Other than a small United Nations peace-keeping force on the ground headed by Canadian Lt. General Roméo Dallaire, the call for help by the Rwandan population had been largely ignored by the rest of the world.
In her foreword to his post narrative account, Shake Hands with the Devil, Samantha Powers writes about the General’s courage.
“There are people in high places all over the world who would prefer if Dallaire would stop reminding them of Rwanda. They want him to bury his memories with the dead Rwandans. But Dallaire refuses to go away. He is bearing witness on behalf of the lost Rwandans, but also on behalf of those he has never met—those in places like Darfur, Sudan, who are alive today, but who may be dead tomorrow.”
I had several reality checks during this trip. I felt ill and had to leave early after looking at the victim photographs of thousands of newborns and young children at the Kigali Genocide Memorial.
I visited the Hotel de Milles Collines where the General and his troops held off the enemy for weeks to protect hundreds of people hiding inside.
What I saw was beyond belief. For starters, nothing protected the refugees from the enemy except a few scanty hedges between the hotel and the street. There were no gates, walls, or fences separating them from death. Their only protection was the courage of this great hero, a man I hope to meet one day.
Lt. General Dallaire and a handful of his men were under strict orders by the U.N. not to fire, even in self-defense. The only source of water was the swimming pool, which was used for consumption, preparing meals and washing blood-stained clothes.
I’d read about people jumping off the roof, preferring a faster death than one of being slowly hacked to death at the enemy’s hands. I walked around the back of the hotel to see for myself where people had landed. I did this so I could come back to tell the story in the hopes that this kind of hell will never happen again. What else could I do?

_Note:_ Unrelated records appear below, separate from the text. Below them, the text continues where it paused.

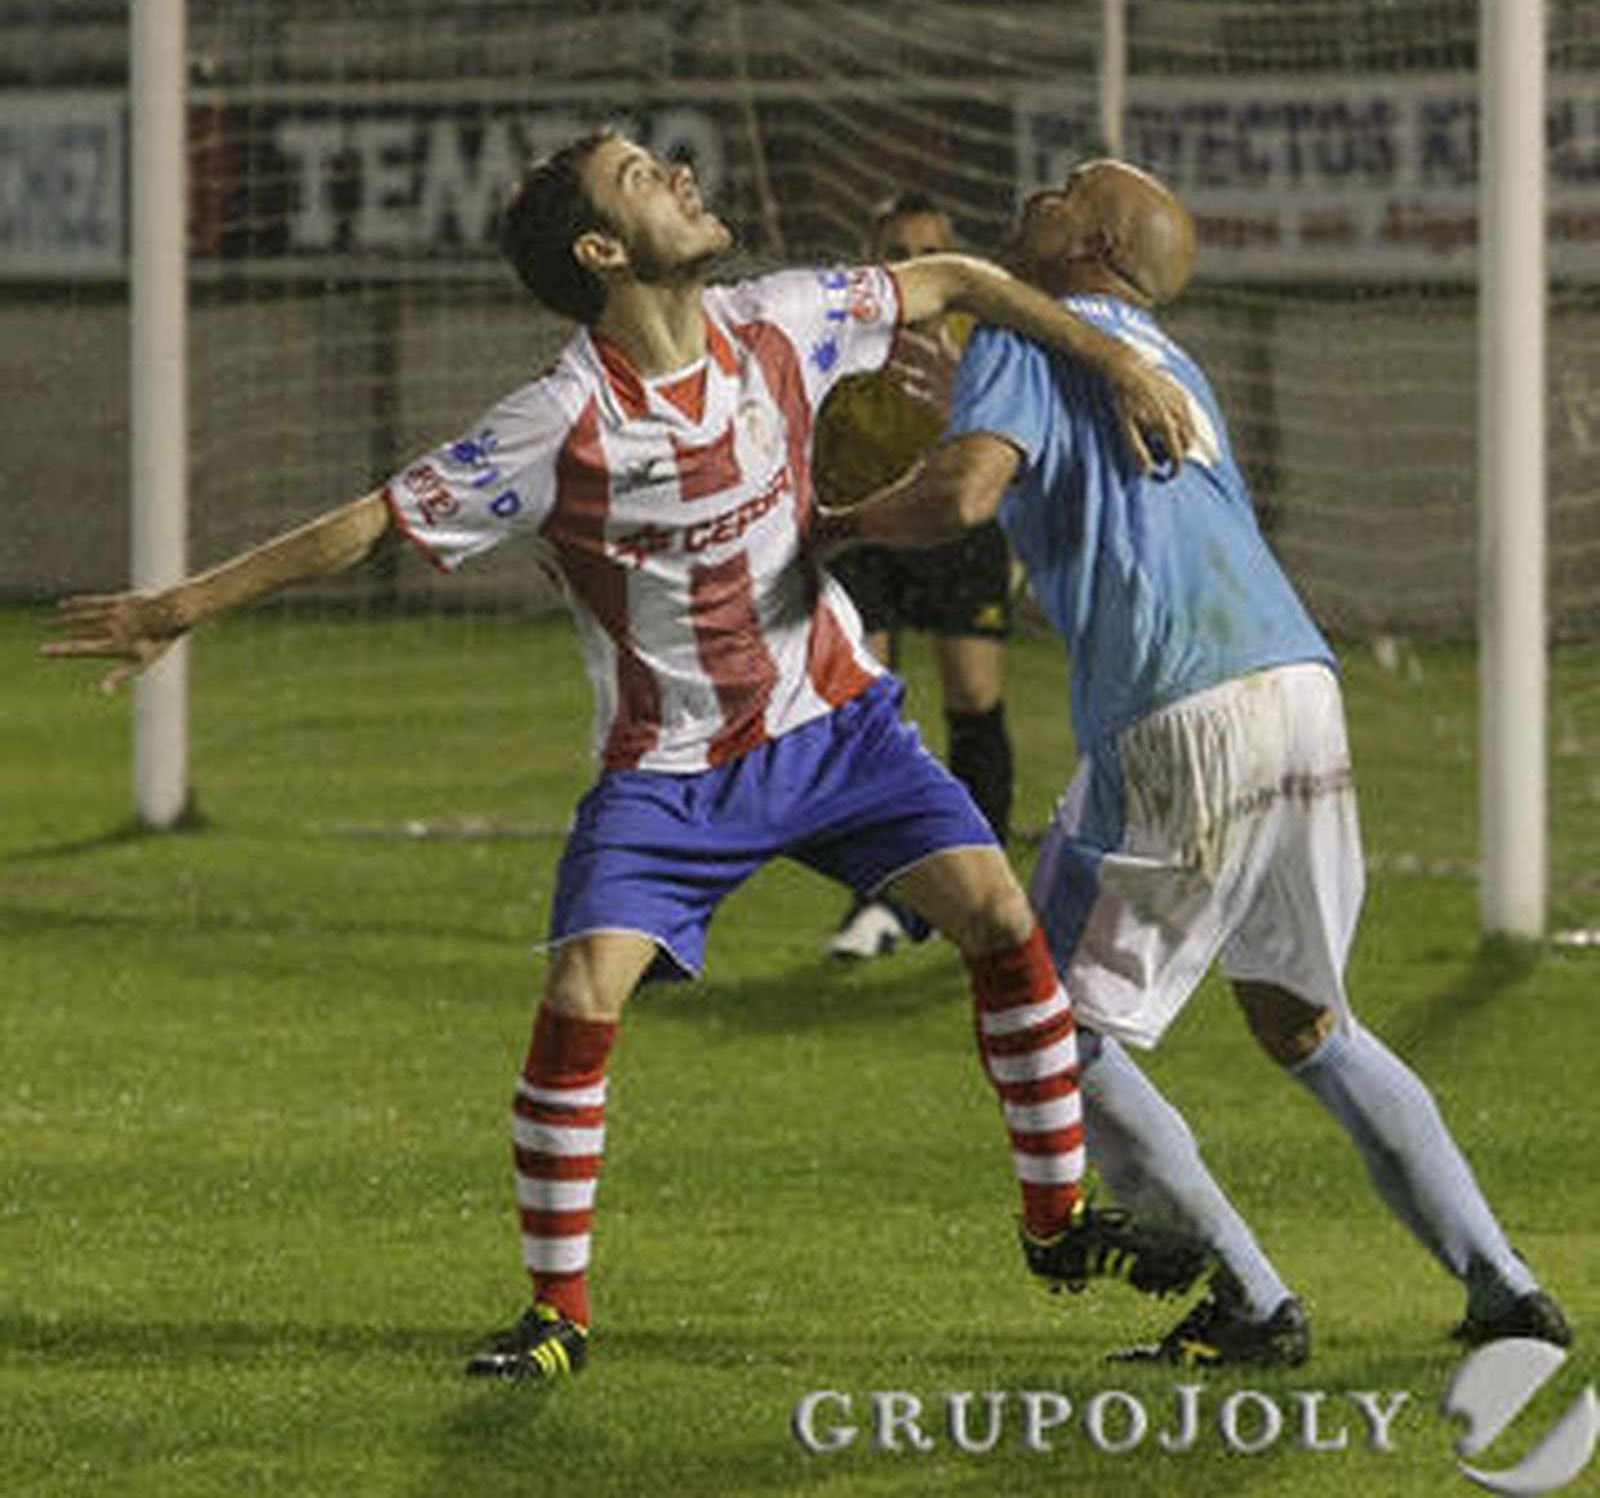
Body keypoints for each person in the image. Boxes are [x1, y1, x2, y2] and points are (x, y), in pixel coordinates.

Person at [45, 130, 1208, 1387]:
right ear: (603, 251)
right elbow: (378, 521)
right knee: (583, 997)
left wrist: (1106, 363)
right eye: (645, 177)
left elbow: (964, 280)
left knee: (998, 917)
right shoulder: (560, 420)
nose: (680, 176)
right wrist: (182, 607)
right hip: (670, 773)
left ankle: (1057, 1221)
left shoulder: (785, 319)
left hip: (837, 724)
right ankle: (555, 1313)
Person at [815, 156, 1573, 1366]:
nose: (1039, 190)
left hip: (1182, 708)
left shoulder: (1031, 330)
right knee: (1305, 1019)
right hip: (1297, 689)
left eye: (1066, 187)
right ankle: (1502, 1285)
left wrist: (839, 520)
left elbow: (964, 493)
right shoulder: (1164, 358)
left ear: (1097, 246)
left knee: (1041, 1021)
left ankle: (1250, 1299)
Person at [813, 191, 1015, 960]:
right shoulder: (838, 333)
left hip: (957, 532)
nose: (912, 264)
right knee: (869, 719)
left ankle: (987, 883)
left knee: (974, 700)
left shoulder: (979, 333)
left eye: (927, 249)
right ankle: (875, 901)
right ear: (875, 256)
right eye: (898, 250)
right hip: (866, 531)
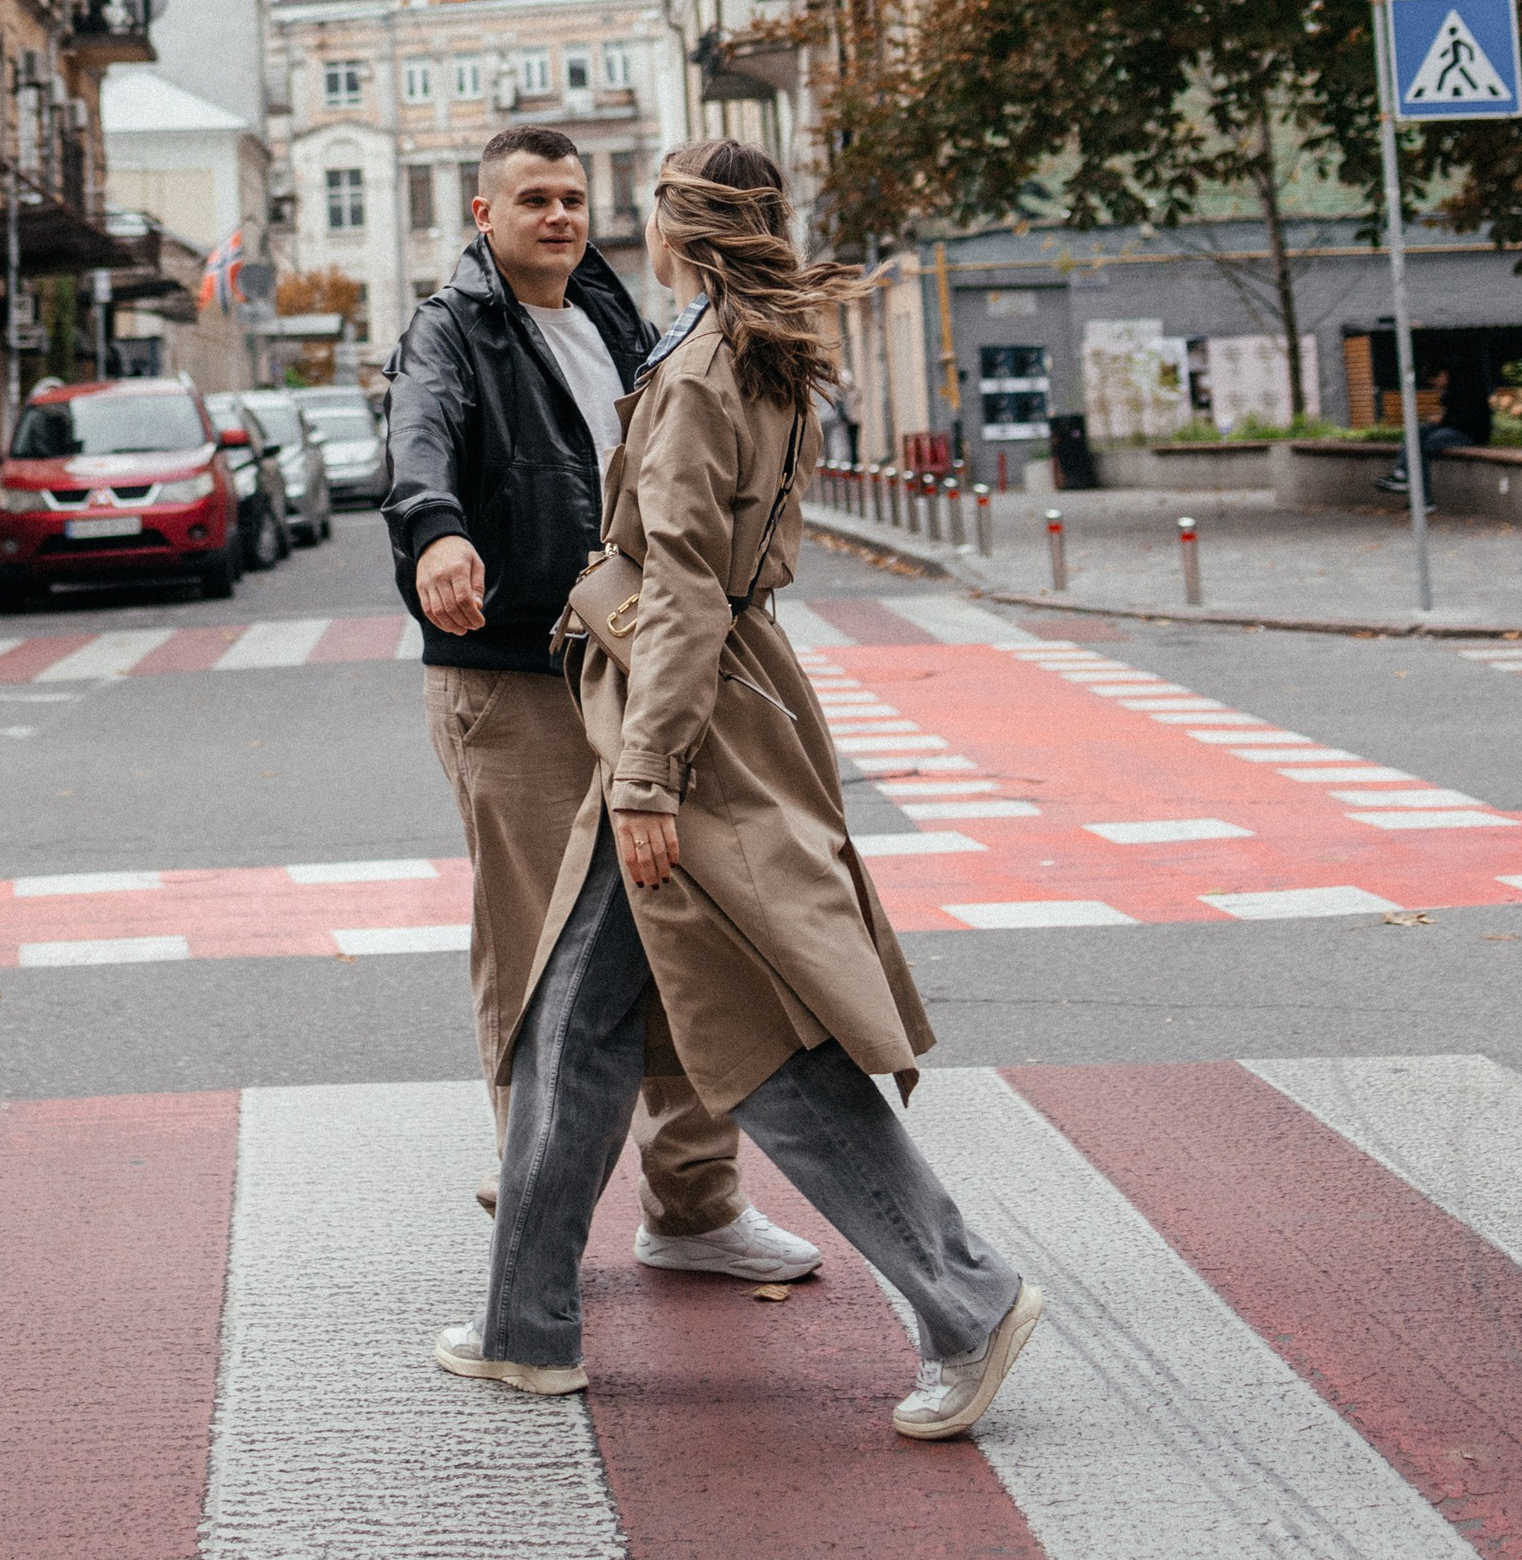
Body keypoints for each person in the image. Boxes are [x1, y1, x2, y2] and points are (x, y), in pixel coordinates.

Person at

One day of this trip is particularly etched in my mind. We visited a family living at the summit of one of these thousands of hills. This country has so many that I was impressed that the driver knew which one we were looking for.
The van stopped at one point and we had to continue on foot wearing rucksacks on our backs because the engine couldn’t handle the steepness of the terrain.

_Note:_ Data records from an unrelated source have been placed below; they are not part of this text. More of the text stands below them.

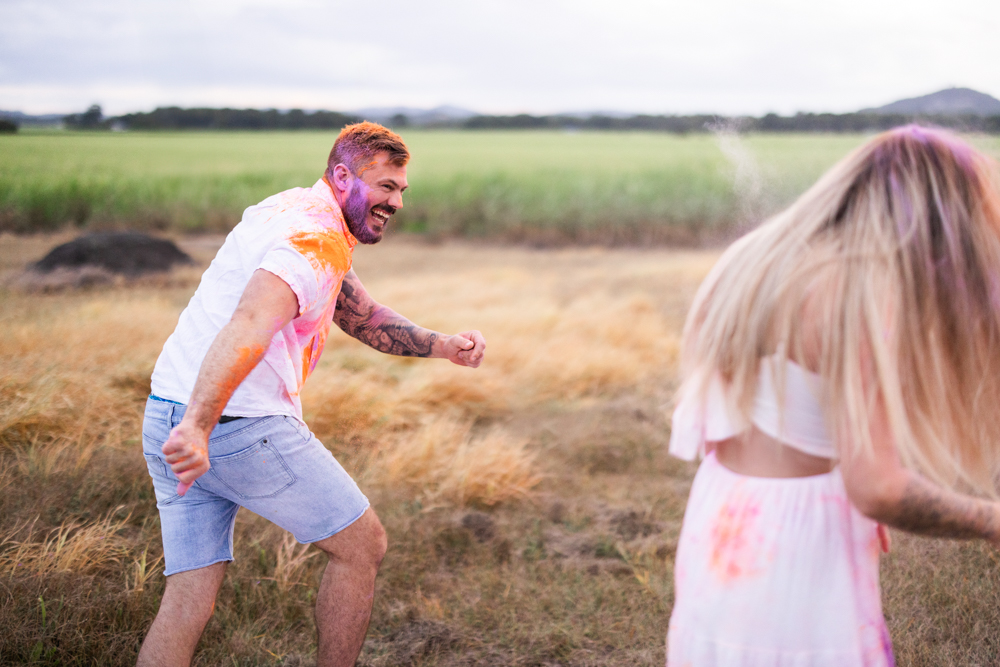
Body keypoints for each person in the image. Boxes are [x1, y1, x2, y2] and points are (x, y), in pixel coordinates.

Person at [137, 122, 486, 667]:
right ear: (342, 175)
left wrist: (444, 346)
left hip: (166, 417)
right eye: (384, 187)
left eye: (401, 190)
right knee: (362, 548)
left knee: (188, 599)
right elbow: (250, 324)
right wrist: (201, 427)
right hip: (234, 426)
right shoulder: (315, 239)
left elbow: (361, 315)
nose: (395, 201)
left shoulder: (288, 211)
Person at [666, 125, 1000, 665]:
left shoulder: (752, 257)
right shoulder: (858, 287)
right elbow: (879, 488)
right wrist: (991, 521)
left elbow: (722, 419)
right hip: (796, 556)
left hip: (722, 522)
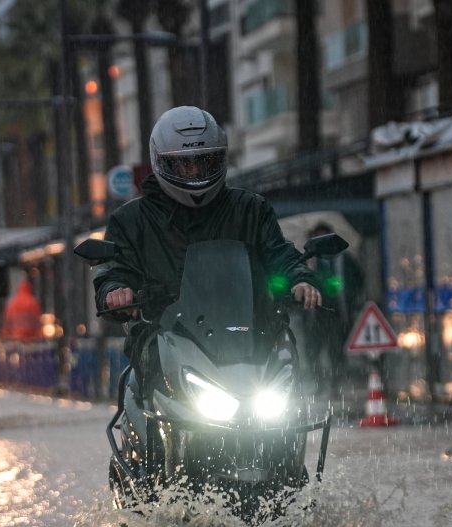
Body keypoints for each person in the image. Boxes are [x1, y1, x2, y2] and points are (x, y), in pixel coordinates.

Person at [94, 106, 322, 391]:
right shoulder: (131, 221)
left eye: (204, 161)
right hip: (166, 338)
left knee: (287, 396)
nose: (194, 172)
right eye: (183, 164)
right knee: (152, 387)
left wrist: (299, 278)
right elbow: (114, 268)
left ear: (220, 159)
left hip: (250, 335)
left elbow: (278, 253)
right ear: (160, 162)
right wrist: (115, 290)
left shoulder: (250, 209)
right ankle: (152, 431)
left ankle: (290, 432)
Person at [300, 222, 365, 393]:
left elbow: (357, 281)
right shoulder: (306, 260)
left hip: (337, 315)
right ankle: (319, 385)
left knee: (336, 353)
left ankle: (335, 386)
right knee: (312, 353)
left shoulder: (345, 260)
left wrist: (345, 292)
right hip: (314, 315)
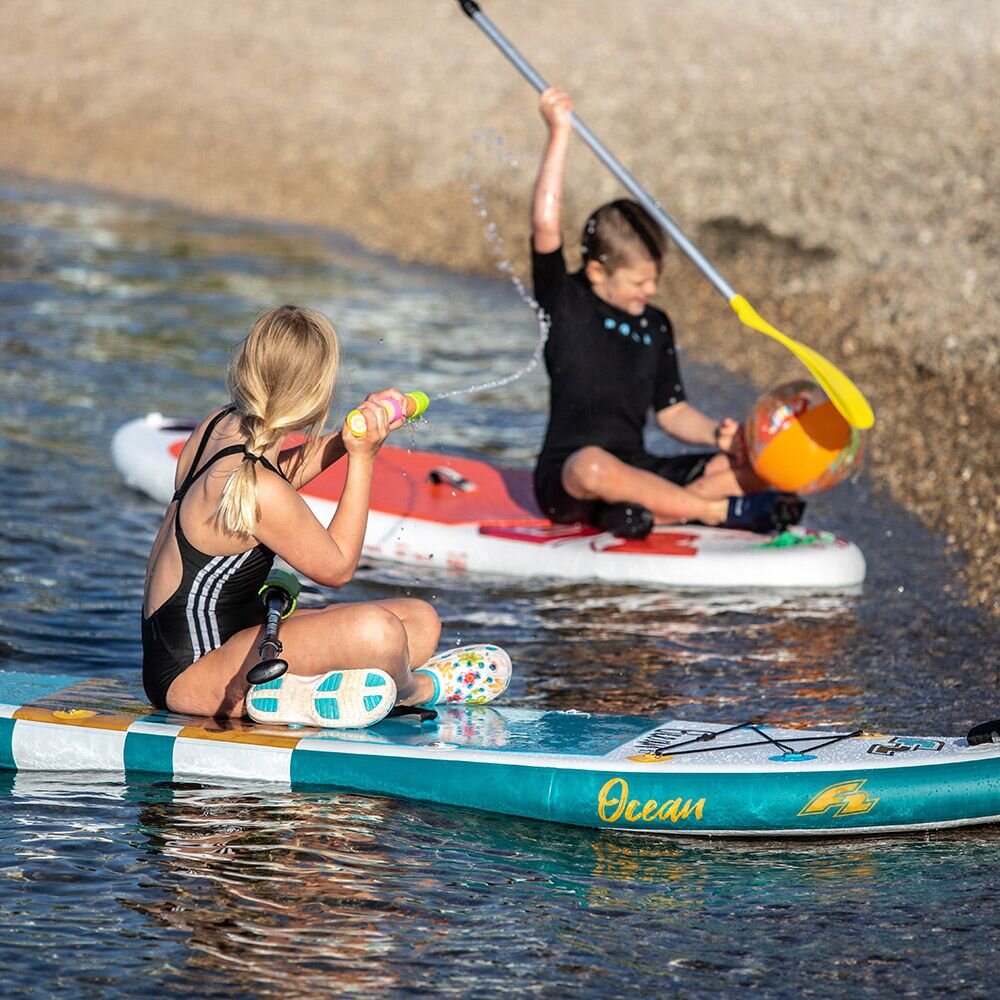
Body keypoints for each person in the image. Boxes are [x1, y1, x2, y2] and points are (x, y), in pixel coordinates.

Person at [142, 304, 511, 728]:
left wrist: (346, 439)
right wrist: (363, 458)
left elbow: (272, 479)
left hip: (242, 641)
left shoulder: (220, 424)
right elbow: (337, 568)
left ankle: (300, 693)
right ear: (319, 391)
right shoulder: (260, 489)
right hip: (194, 674)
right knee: (380, 633)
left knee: (419, 622)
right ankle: (416, 688)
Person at [530, 88, 804, 539]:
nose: (651, 291)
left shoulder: (654, 325)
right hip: (571, 478)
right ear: (598, 272)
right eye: (639, 283)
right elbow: (545, 224)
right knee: (594, 466)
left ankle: (645, 513)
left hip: (636, 465)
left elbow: (672, 413)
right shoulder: (566, 300)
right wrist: (559, 132)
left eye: (654, 279)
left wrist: (719, 435)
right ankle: (715, 513)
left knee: (734, 466)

We arrived at our destination and were greeted by a young girl probably not quite twenty years old. She was the head of this household raising four younger brothers.
The tiny home was made of mud and had a dirt floor. The interior was bare except for a calendar on the wall with a picture of Jesus.
The greyed garments on their bodies were the only clothes they owned. These were so patched and frayed one could hardly call them clothes. They were in tatters and there were no shoes in sight.
Through a translator, we learned that the children daily forage for food and water. Since the river is at the base of the hill, where we had just left by car, I couldn’t fathom making this trek every day.
I wondered about their diet. Although they seemed healthy, they were all stick thin. Their heads protruded from their meager shoulders, and we could see their ribs through the fabric.
Their story was the same as thousands of other children. They had lost all their relatives in the slaughter. The five of them had been surviving the elements under a tree for many months until someone opened their home to them.
About one hour into the conversation, the girl left. What happened next is one of those humbling experiences that changes you forever. When she reappeared she’d brought a dinner-sized plate of boiled manioc, a tuber-like vegetable with the consistency of a potato or yucca.
From everything that we had learned about them, it was evident that this dish represented several days worth of food for them and they were giving it to us.
To make the pain of my heart ripping apart even stronger, the young girl placed the dish on the ground before we started eating and she asked if she could say a blessing. I was never so glad to be in the back of the group and next to the door because I slipped outside and began to cry.